バンド 中心周波数 L/2[m] L/2×3[m]
7MHz 7.010MHz 10.13 -
10MHz 10.125MHz 7.07 -
14MHz 14.040MHz 5.09 -
18MHz 18.085MHz 3.95 -
21MHz 21.040MHz 3.40 10.19
24MHz 24.905MHz 2.87 8.61
28MHz 28.040MHz 2.55 7.65

L/2×3は、3倍高調波動作のときの片エレメント長で、21MHz以上では3倍高調波動作のエレメントにしてみました。QSY時にギボシを着け外しするときに、給電点を下ろす必要があるのですが、エレメント長が短いとかなり下まで降ろす必要があり、これが結構面倒。3倍高調波にするとエレメント端の方にギボシが集中するので作業がラクで、また通常の半波長ダイポールよりもハイゲインでビームパターンが広がるので国内向けにはFBかと思います。

この図のようなギボシの位置になります。

例えば、18MHzを運用するときは、aのギボシを切り離す。24MHzを運用するときは、a〜dのギボシを接続しeで切り離す。という要領です。
今回は少し太め2.5sq、AWG12相当のVFF線を裂いた線を使いました。いろんな線材を試してみましたが、安価なVFFが一番FBでした。これよりも細いとテンションをかけると伸びてしまうし、太いと扱いにくい。冬場の寒い時の移動運用では被覆が硬くなってしまうので柔らかい塩ビの被覆材が良いと思います。
実際に出来上がったアンテナの寸法は、

エレメント バンド エレメント長[cm]
a 18MHz 390
b 14MHz 100
c 10MHz 191
d 28MHz 75
e 24MHz 92
f 7MHz 120
g 21MHz 15

となりました(上の計算値よりも短くなりました)。もちろん、これらの寸法は、給電点高やV字の角度や周囲の構造物によって変化しますので参考程度に。また高調波動作バンドのSWRは若干高め(1.5〜1.8程度)になりますが、実用範囲に入ります。どうしても気になるようでしたら、1:1.5のアンアンなどを挿入すると良いと思います。他の半波長動作のバンドではSWR1.2以下になりました。

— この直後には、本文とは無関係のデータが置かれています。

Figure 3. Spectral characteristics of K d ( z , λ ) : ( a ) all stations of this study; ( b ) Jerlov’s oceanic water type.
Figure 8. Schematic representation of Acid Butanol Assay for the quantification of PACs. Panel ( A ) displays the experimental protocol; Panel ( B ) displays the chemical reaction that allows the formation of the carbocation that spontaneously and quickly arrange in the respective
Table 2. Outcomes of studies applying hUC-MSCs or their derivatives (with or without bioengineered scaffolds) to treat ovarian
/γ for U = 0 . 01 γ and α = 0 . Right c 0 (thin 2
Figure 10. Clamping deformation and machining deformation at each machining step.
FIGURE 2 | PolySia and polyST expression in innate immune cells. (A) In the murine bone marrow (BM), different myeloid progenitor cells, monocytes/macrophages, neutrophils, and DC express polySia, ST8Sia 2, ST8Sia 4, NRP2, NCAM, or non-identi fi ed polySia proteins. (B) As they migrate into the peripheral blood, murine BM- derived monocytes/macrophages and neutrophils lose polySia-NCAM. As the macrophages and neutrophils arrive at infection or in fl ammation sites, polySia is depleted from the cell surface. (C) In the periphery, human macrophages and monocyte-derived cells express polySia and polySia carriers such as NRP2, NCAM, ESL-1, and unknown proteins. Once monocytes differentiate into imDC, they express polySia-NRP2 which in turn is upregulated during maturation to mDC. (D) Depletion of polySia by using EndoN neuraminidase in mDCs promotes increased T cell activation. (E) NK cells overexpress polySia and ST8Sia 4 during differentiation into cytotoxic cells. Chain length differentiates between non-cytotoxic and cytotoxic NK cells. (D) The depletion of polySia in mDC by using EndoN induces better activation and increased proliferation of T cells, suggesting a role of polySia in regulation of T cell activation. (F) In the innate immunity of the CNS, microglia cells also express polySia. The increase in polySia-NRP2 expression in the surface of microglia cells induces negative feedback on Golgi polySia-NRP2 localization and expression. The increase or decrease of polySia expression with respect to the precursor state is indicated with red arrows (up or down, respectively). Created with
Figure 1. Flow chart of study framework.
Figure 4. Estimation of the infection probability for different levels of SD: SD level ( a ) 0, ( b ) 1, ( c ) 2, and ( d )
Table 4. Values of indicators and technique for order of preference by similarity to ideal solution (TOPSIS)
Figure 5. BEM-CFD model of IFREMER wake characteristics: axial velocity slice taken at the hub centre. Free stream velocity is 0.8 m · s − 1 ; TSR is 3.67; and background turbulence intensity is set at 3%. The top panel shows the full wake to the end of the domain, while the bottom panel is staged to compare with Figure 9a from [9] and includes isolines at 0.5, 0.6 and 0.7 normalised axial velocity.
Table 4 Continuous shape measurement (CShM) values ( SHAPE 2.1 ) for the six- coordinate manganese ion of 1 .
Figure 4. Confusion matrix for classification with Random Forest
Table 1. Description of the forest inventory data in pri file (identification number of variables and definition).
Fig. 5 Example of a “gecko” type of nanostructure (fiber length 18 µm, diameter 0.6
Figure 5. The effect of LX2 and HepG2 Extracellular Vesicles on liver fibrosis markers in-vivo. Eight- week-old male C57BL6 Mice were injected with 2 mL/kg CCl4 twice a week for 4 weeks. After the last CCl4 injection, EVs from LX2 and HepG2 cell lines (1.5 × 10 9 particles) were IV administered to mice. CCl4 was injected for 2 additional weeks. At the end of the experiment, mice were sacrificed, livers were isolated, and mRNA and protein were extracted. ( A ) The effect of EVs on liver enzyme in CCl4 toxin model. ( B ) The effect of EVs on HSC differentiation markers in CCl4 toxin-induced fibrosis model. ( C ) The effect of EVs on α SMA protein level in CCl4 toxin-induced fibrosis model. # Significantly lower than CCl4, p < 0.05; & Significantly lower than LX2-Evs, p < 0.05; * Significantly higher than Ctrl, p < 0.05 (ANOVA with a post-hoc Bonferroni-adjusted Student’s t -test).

ギボシ部分は、このようにプラスチック(自動車用バンパー用のポリプロピレン基材)に穴を開けたものに取り付けるとFBです(間隔は5cm)。この間隔が狭すぎると、ギボシを切り離しても、エレメントが容量結合してしまい、共振周波数とSWRに悪影響が出るので要注意です。

調整を済ませた後でSWRの微調整をしたい場合は、アルミ線をギボシ部分に絡ませてエレメントを長くしたり、短くしたい場合はエレメントを一部折りたたんでビニールテープで固定したりと工夫しています。

なお、3倍高調波動作のときのビームパターンは、4方向のワイヤーに沿った方向にもビームを有するのが特徴で、DXに対しても割りとよい受け・飛びがある印象です。

移動運用中にEsが出たりしたら、すぐにハイバンド(28/24/21/18MHz)にQSYするようにしています(笑)。聞こえていましたら、コールよろしくお願いします。